WORK TO BE COMPLETED> Write the next part of the article below about the Journal Impact Factor and citations in sleep medicine, starting right after its final sentence.

SOURCE EXTRACT>
The Journal Impact Factor has long been the default metric for evaluating research quality, but a new analysis of nearly 4,000 articles in sleep medicine reveals that it tells researchers almost nothing about how an individual paper will perform.
A team led by Salman Hussain (University of Ottawa, McGill University, Stanford University, and the University of Toronto) examined citation distributions in the top 10 sleep science journals. Their study, published in Sleep and Breathing, found that citation patterns are so heavily skewed that the JIF explains only about 4.4% of the variance in how often individual articles are cited.
What They Found
The researchers analyzed 3,949 original and review articles published in 2020 and 2021 across the top 10 sleep medicine journals, tracking all citations received in 2022. The picture that emerged is one of extreme inequality:
- 16.0% of articles received zero citations in 2022
- 18.7% received exactly one citation
- Only 27.7% of articles were cited more often than their journal’s JIF would suggest
- 72.3% fell below their journal’s JIF
- 12.5% of articles accounted for 50% of all citations
- Review articles consistently outperformed original research in citation counts
The correlation between citation rate and JIF was statistically significant (r = 0.21, p < 0.001) but practically meaningless, the JIF predicted less than 5% of the variation in individual article performance.
Why It Matters
The finding has direct implications for how research is evaluated. University promotion committees, grant reviewers, and hiring panels frequently use JIF as a proxy for the quality of a researcher’s individual papers. This study demonstrates that such reliance is misplaced in sleep medicine.

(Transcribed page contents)
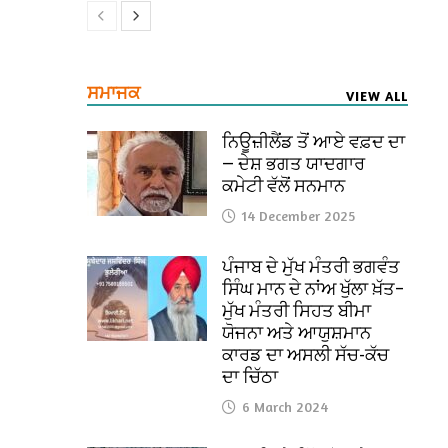
ਸਮਾਜਕ
VIEW ALL
ਨਿਊਜ਼ੀਲੈਂਡ ਤੋਂ ਆਏ ਵਫ਼ਦ ਦਾ
— ਦੇਸ਼ ਭਗਤ ਯਾਦਗਾਰ
ਕਮੇਟੀ ਵੱਲੋਂ ਸਨਮਾਨ
14 December 2025
ਪੰਜਾਬ ਦੇ ਮੁੱਖ ਮੰਤਰੀ ਭਗਵੰਤ
ਸਿੰਘ ਮਾਨ ਦੇ ਨਾਂਅ ਖੁੱਲਾ ਖ਼ੱਤ–
ਮੁੱਖ ਮੰਤਰੀ ਸਿਹਤ ਬੀਮਾ
ਯੋਜਨਾ ਅਤੇ ਆਯੁਸ਼ਮਾਨ
ਕਾਰਡ ਦਾ ਅਸਲੀ ਸੱਚ-ਕੱਚ
ਦਾ ਚਿੱਠਾ
6 March 2024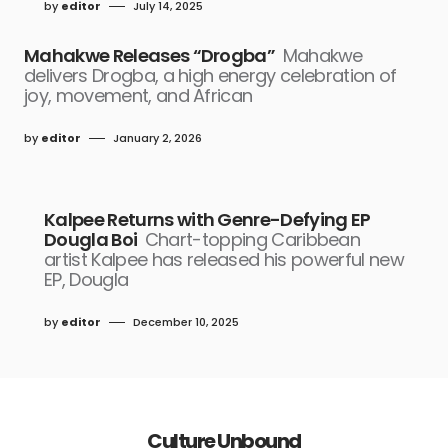
by
editor
July 14, 2025
Mahakwe Releases “Drogba”
Mahakwe
delivers Drogba, a high energy celebration of
joy, movement, and African
by
editor
January 2, 2026
Kalpee Returns with Genre-Defying EP
Dougla Boi
Chart-topping Caribbean
artist Kalpee has released his powerful new
EP, Dougla
by
editor
December 10, 2025
Culture Unbound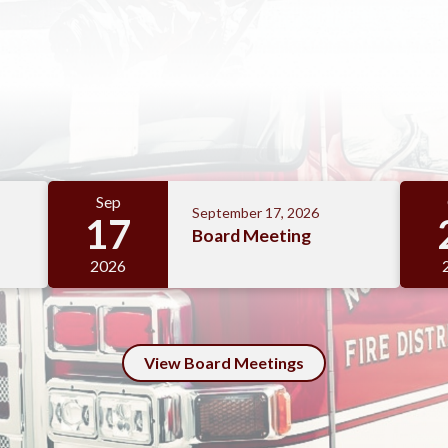
Sep
September 17, 2026
17
Board Meeting
2026
View Board Meetings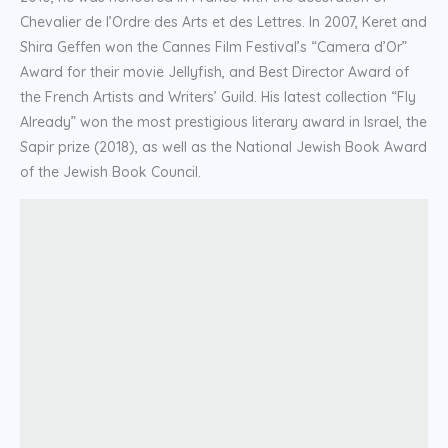
Chevalier de l’Ordre des Arts et des Lettres. In 2007, Keret and
Shira Geffen won the Cannes Film Festival’s “Camera d’Or”
Award for their movie Jellyfish, and Best Director Award of
the French Artists and Writers’ Guild. His latest collection “Fly
Already” won the most prestigious literary award in Israel, the
Sapir prize (2018), as well as the National Jewish Book Award
of the Jewish Book Council.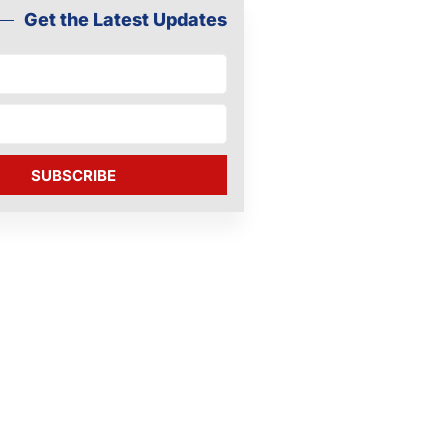
Get the Latest Updates
SUBSCRIBE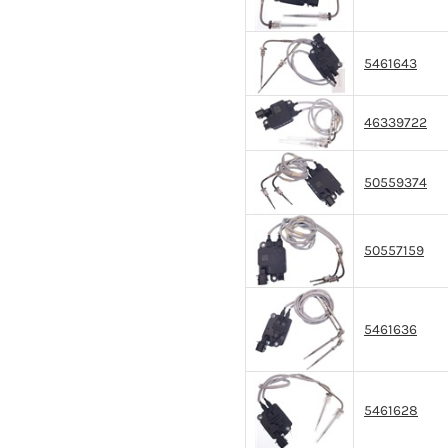
5461643
46339722
50559374
50557159
5461636
5461628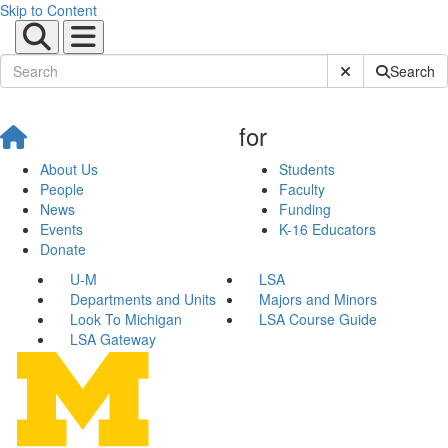
Skip to Content
Submit Site Sear
Search
for
About Us
Students
People
Faculty
News
Funding
Events
K-16 Educators
Donate
U-M
LSA
Departments and Units
Majors and Minors
Look To Michigan
LSA Course Guide
LSA Gateway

EXPECTED ANSWER>
“Citation distributions in leading sleep journals are highly skewed, and journal impact factor has limited utility for predicting individual article influence,” the authors write. They recommend instead that evaluators use article-level indicators, such as actual citation counts, altmetrics, and qualitative appraisal, rather than assuming that publication in a high-JIF journal guarantees high impact.
The study also raises questions about the “publish or perish” culture. With nearly one in five sleep medicine papers receiving zero citations in their first full year, the pressure to publish in high-impact journals may not translate into genuine scholarly engagement with the work.
Limits
The study examined a single citation year (2022) within a single discipline. Self-citations and citation network effects were not analyzed. The analysis was limited to the top 10 journals by JIF, which may not reflect patterns across smaller or more specialized sleep journals. Future work incorporating multiple JIF cycles and broader journal sets would strengthen the conclusions.
Bottom Line
In sleep medicine, a journal’s impact factor is a poor predictor of any individual article’s reach. Evaluators should look at the paper, not the journal.
Source
Salman Hussain et al. “Beyond impact factor: citation skew and article-level influence in sleep medicine journals.” Sleep and Breathing, 2026 Jun 20;30(4):193. DOI: 10.1007/s11325-026-03735-7. PMID: 42322369.